Friday, October 15, 2010

Corporate big bucks literally buying U.S. politicians

Critics were absolutely correct when they predicted that U.S. elections would be drowned in corporate dollars if the U.S. Supreme Court removed prohibitions on corporations and labor unions to pay for political advertising.

Since the justices ruled last January in the Citizens United vs. Federal Elections Commission case, an almost incalculable flood of millions of dollars have been pouring into coffers of front organizations to pay for advertising.

The Republican Governors Association collected $31 million in 3 months; $13 million went to the Democratic Governors Association. One group, American Crossroads, expects to raise $65 million by Nov. 2. Media Matters Action Network has counted 60,000 conservative political ads just since August.

Unless laws are changed to restore some sort of limits, spending on the next presidential year elections will be stratospheric and truly a threat to the concept of grassroots financing of American politics.
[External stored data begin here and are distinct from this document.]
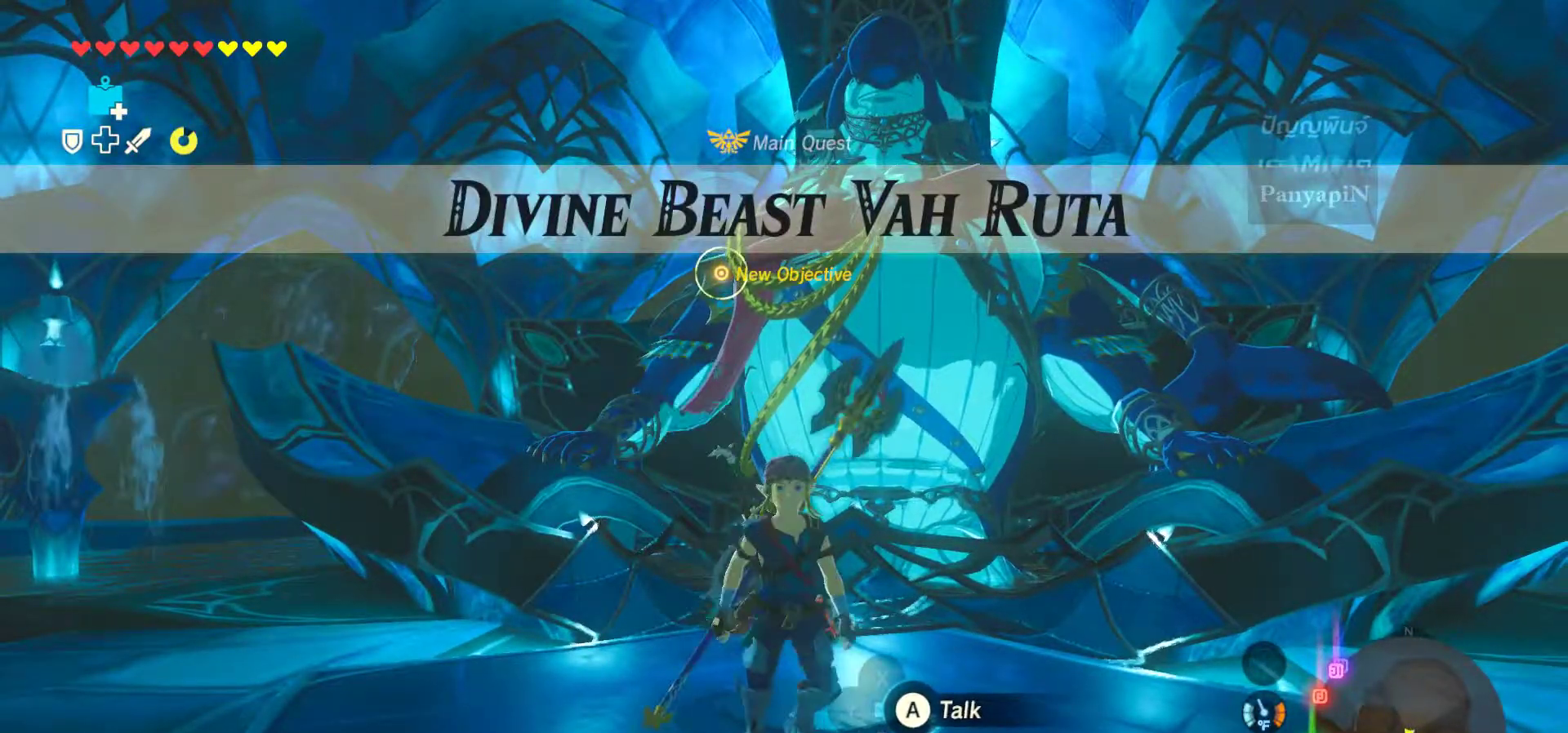
{"buttons": [], "left_stick": "center", "right_stick": "center", "events": [[33, "L2", "up"], [100, "left_stick", "center"]]}
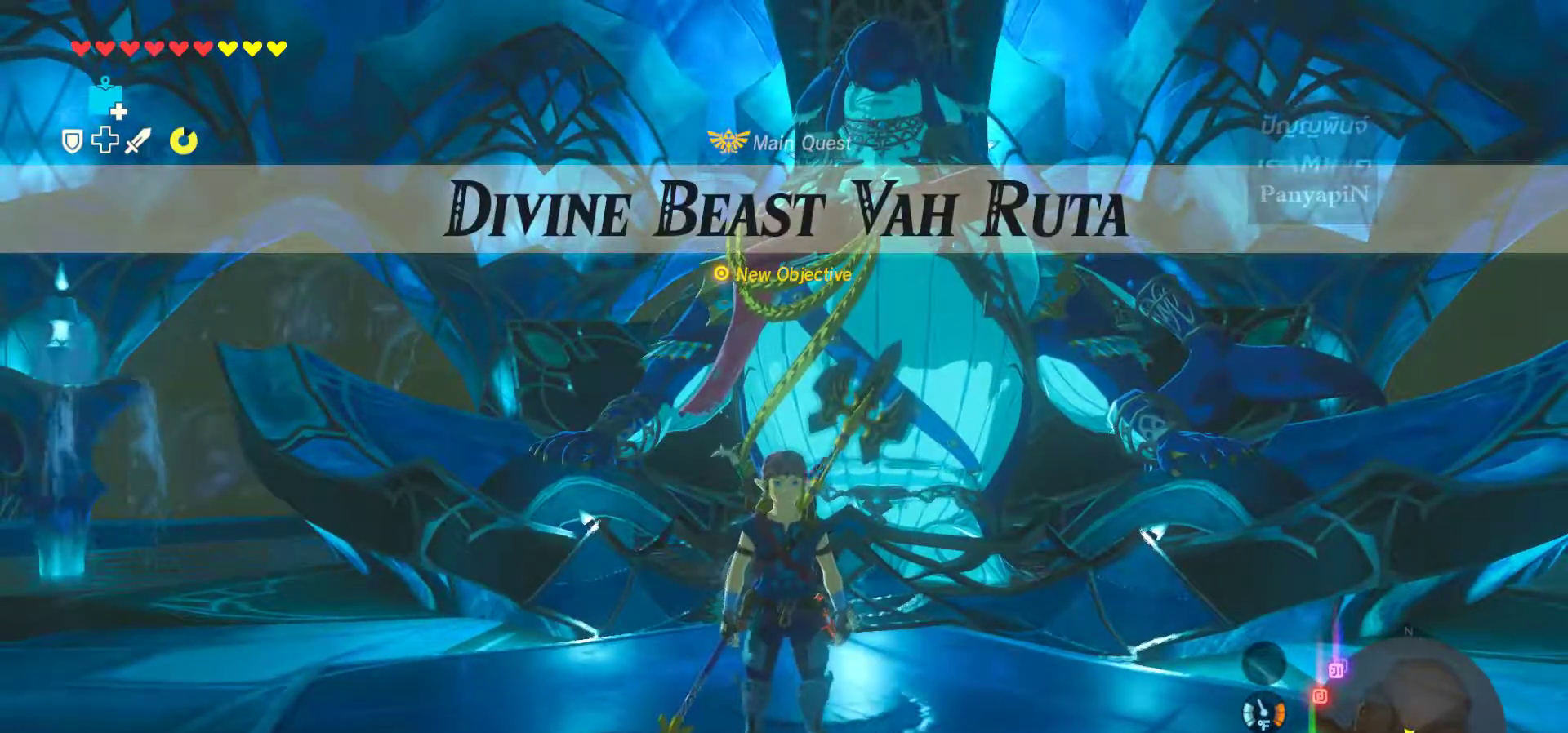
{"buttons": [], "left_stick": "center", "right_stick": "center", "events": []}
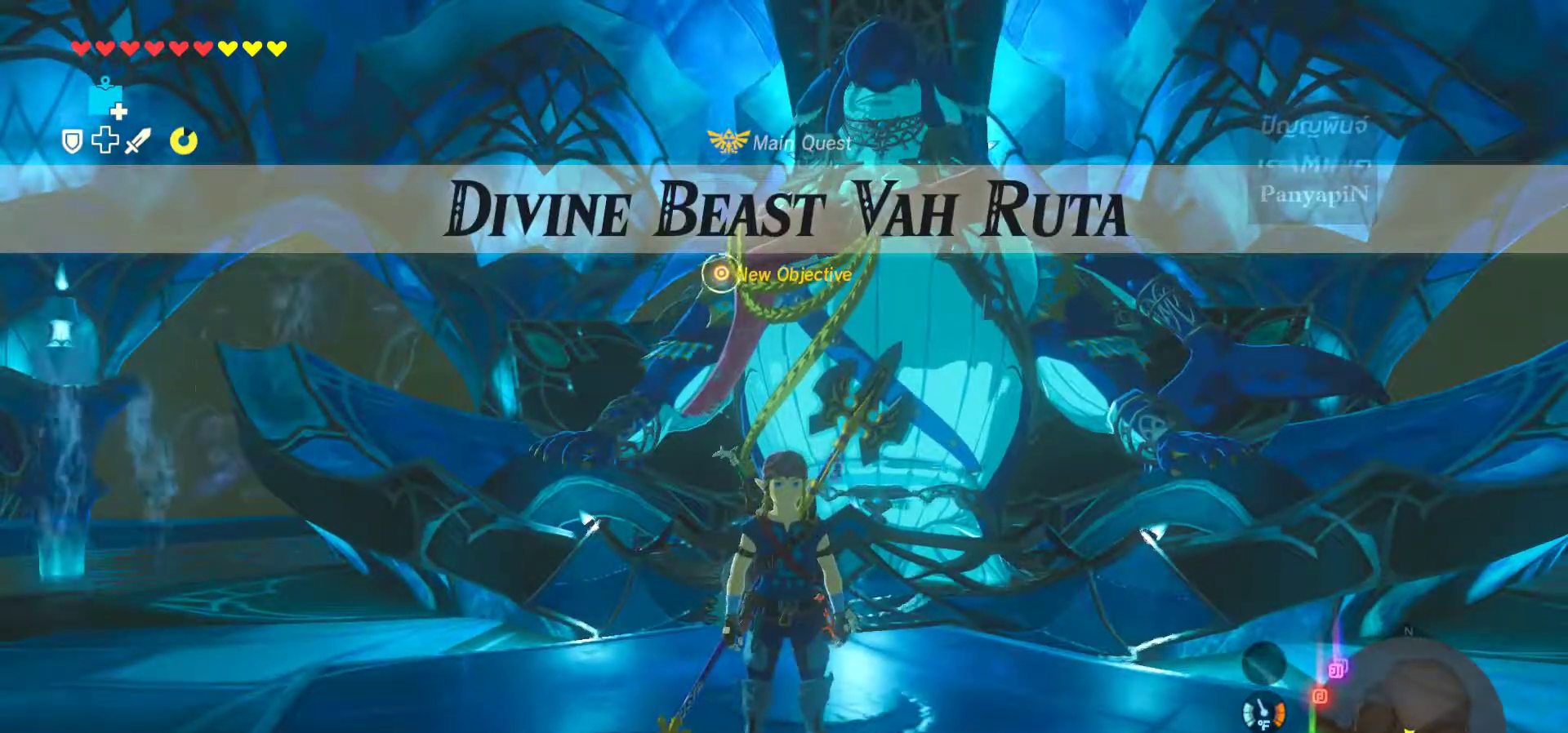
{"buttons": [], "left_stick": "center", "right_stick": "center", "events": []}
Once average voters realize how politics have been commandeered by corporate dollars, chances of a backlash will be intensified. Even members of Congress whose campaigns benefit from this largesse are bound to see reform as needed.
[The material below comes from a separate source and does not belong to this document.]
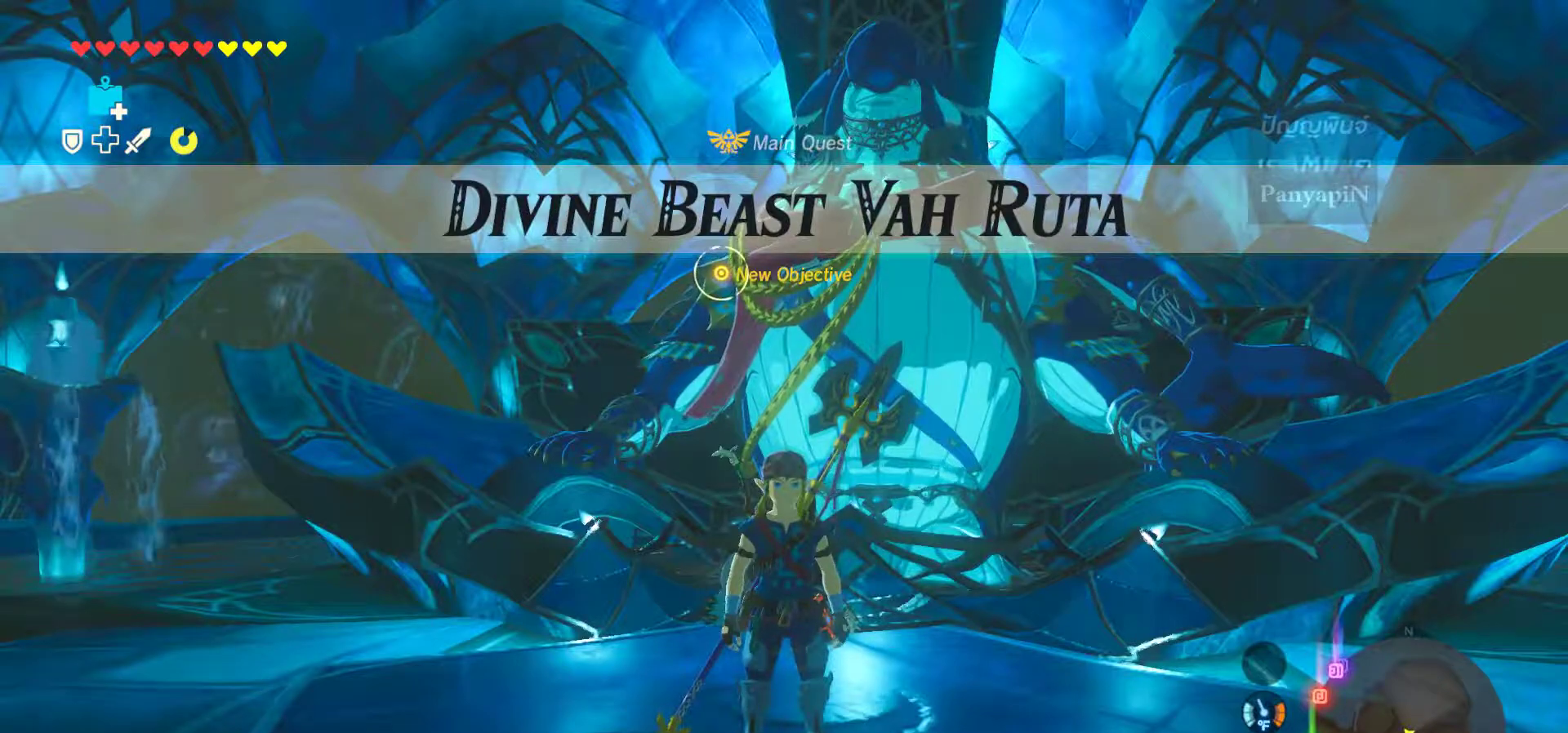
{"buttons": [], "left_stick": "center", "right_stick": "center", "events": []}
This flood of dollars comes with a high price. It's variously called "marching to the drumbeat of others," "paying the piper," and "dancing with who brung you."

In writing checks to newly chartered organizations that provide anonymity, almost all big-buck business donors have an agenda more beneficial to themselves than to the public at large.
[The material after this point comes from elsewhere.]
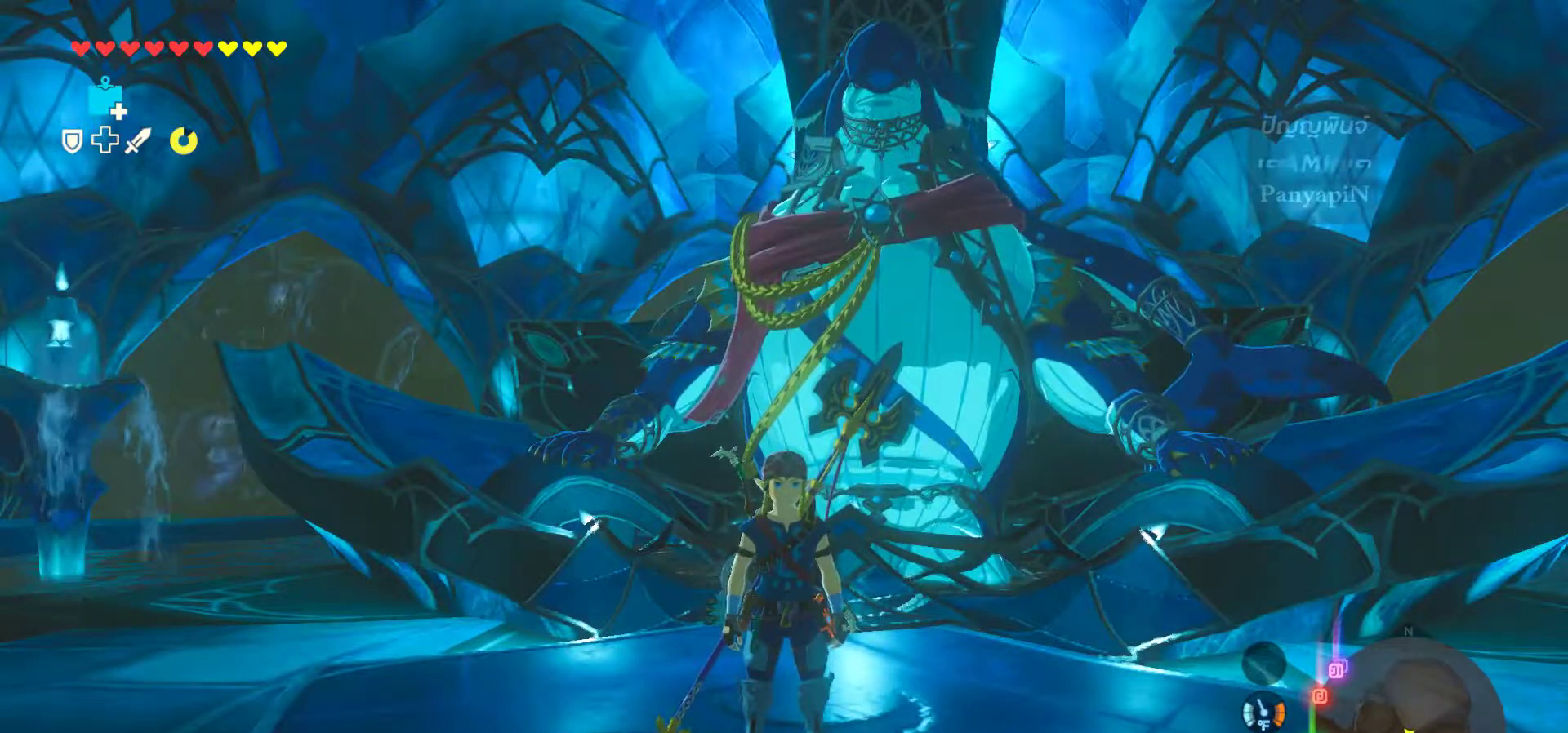
{"buttons": [], "left_stick": "down", "right_stick": "center", "events": [[133, "left_stick", "down"]]}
Some demands they'll levy on their political beneficiaries include less workplace safety and health regulation, reduced taxes, more privatized government services and programs, and reduced environmental protection. The drill is familiar. If congressional candidates financed by this tidal wave of money are triumphant, Americans can anticipate a revival of the Bush-Cheney business agenda.

Worse, evidence has surfaced that some groups, including the U.S. Chamber of Commerce, have collected major political campaign donations from foreign business interests. Existing law allows them to hide sources of donations.

Influencing American democracy through anonymous financing is not the American way. Accountability by, and identity of, donors must be restored.

The notion that corporations should enjoy the same rights as individual voters is an outlandish judicial conclusion. No group of voters has the collective financial power of a single major corporation.

Good government cannot afford to be entrusted to the often selfish visions and policies of executives whose principal aim in life is profits, not the public trust.